Jennyfer Richer-Labelle revient de très loin. Sa carrière sportive a été menacée par deux commotions cérébrales qui ont eu des répercussions sur sa vie de tous les jours pendant près de sept ans.

« C’est toujours lors d’une chute anodine qu’arrivent les malheurs. Mon ancien partenaire et moi exécutions une manoeuvre, lorsque j’ai chuté et me suis cognée la tête sur la glace. Mon collègue m’est tombé accidentellement par-dessus, entraînant un autre choc à la tête », a-t-elle décrit.

La patineuse jérômienne avait à peine 15 ans, lorsque a subi une première commotion.

« Je n’avais aucun souvenir sur le fait. J’étais KO par terre. La suite a été difficile : j’ai perdu mes repères. Je me sentais comme un légume, dans le néant. Je ne répondais souvent pas aux questions de mon entourage, toujours dans la lune et avec l’unique goût de dormir. J’essayais de faire des devoirs d’école, et je devais lire quatre fois pour comprendre. Puis j’oubliais tout dans les minutes suivantes. »

Retour progressif

Des statistiques officielles soulignent qu’il survient environ 600 cas de commotions par 100 000 habitants. Cela représente un fléau, selon plusieurs experts dans le documentaire Pour garder toute sa tête, diffusé à Radio-Canada. Richer-Labelle a été l’une des athlètes invités à partager son expérience dans le documentaire percutant.

« Les sautes d’humeur, les étourdissements, me trouver dans la lune, la lumière et les sons qui m’affectent, les intenses migraines : ce sont tout autant d’éléments qui m’ont longuement affectés. Je suis presque rétablie. Voilà moins de deux ans que les grandes migraines se sont estompées, après cinq ans de montagnes russes. »

Ajouter à cela la pandémie, qui l’empêchait souvent de se faire justice.

« Juste revenir aux activités dites normales que je pratiquais, ça m’a pris au moins un an, avec les séquelles. Je suis revenue sur la glace doucement, en respectant et en identifiant les symptômes de récidives possibles. »
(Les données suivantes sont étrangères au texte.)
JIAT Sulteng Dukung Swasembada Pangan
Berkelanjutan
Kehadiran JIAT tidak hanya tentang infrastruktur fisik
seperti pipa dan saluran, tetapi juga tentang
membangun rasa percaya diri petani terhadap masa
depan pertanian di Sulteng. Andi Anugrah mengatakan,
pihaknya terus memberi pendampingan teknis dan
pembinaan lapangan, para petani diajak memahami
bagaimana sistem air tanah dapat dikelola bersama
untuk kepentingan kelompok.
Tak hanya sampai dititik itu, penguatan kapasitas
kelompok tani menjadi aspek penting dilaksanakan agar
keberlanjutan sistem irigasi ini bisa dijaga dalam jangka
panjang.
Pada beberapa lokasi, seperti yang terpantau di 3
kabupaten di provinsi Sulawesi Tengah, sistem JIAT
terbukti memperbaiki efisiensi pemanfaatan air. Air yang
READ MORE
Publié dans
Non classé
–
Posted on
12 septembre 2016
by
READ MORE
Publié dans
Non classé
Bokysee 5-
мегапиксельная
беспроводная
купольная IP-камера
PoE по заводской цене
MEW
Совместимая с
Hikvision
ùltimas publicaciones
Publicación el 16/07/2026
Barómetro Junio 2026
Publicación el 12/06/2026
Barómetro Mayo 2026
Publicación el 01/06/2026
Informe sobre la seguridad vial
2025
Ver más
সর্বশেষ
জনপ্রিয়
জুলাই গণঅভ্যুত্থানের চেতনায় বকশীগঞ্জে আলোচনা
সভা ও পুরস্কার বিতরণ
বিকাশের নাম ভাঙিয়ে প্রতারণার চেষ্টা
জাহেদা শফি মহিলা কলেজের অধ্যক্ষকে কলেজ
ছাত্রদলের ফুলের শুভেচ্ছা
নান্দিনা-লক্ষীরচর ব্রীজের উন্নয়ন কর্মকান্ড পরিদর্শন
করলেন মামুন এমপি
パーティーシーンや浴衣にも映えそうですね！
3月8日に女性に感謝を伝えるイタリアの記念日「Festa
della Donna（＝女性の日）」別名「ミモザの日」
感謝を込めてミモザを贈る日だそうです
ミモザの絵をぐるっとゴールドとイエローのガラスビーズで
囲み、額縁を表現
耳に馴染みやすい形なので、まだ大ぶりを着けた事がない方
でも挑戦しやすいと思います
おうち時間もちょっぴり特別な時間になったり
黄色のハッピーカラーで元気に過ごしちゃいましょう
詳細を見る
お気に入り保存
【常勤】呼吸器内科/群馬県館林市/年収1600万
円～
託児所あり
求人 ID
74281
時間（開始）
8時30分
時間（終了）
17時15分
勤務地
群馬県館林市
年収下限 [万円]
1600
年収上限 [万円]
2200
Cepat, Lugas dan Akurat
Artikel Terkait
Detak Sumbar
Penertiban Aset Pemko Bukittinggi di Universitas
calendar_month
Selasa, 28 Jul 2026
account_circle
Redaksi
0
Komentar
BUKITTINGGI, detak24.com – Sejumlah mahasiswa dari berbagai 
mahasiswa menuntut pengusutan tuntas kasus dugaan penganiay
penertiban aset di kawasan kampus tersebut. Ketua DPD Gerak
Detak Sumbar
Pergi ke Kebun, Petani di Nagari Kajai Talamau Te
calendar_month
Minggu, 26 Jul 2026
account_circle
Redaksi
L’athlète salue les soins qui lui ont été prodigués.

« À l’hôpital de Saint-Jérôme, la division neurologique m’a été d’une grande aide dans ma réhabilitation. Les intervenants spécialisés m’ont bien traitée, bien que je n’étais pas toujours consciente des étapes franchies. Ils m’ont remise sur pieds. »

La partie ne sera peut-être toutefois jamais totalement gagnée.

« Il m’arrive d’avoir encore un déficit d’attention, lorsque les jours se prolongent. Mais si c’était à refaire, je recommencerais ma carrière en paire demain matin. Les gens croient que les duos sont les plus dangereux, car la partenaire est souvent lancée dans les airs. Je dirais que c’est encore moins sécuritaire en solo. En couple, mon compagnon et moi nous suivons. En simple, tu veux quelques fois pousser trop loin dans les éléments et tu sors de la routine. C’est souvent là que tu te blesses », a-t-elle pu expérimenter.

Études

Jennyfer Richer-Labelle achève des études collégiales en physiothérapie. Aider les athlètes dans leur remise en forme fait partie de son quotidien.

« J’achève mon DEC au Collège Montorency de Laval et mon dernier stage chez Physiothérapie Élite à Saint-Sauveur. Dépendant comment vont se présenter les choses, je vais faire un certificat, avec l’idée d’entreprendre éventuellement des études universitaires en médecine, possiblement à St.Georges University, à la Grenade, aux Antilles. J’ai toujours aimé aider les autres et comprendre le quotidien des athlètes. Je peux prévoir les choses avec mon vécu d’athlète », a-t-elle achevé.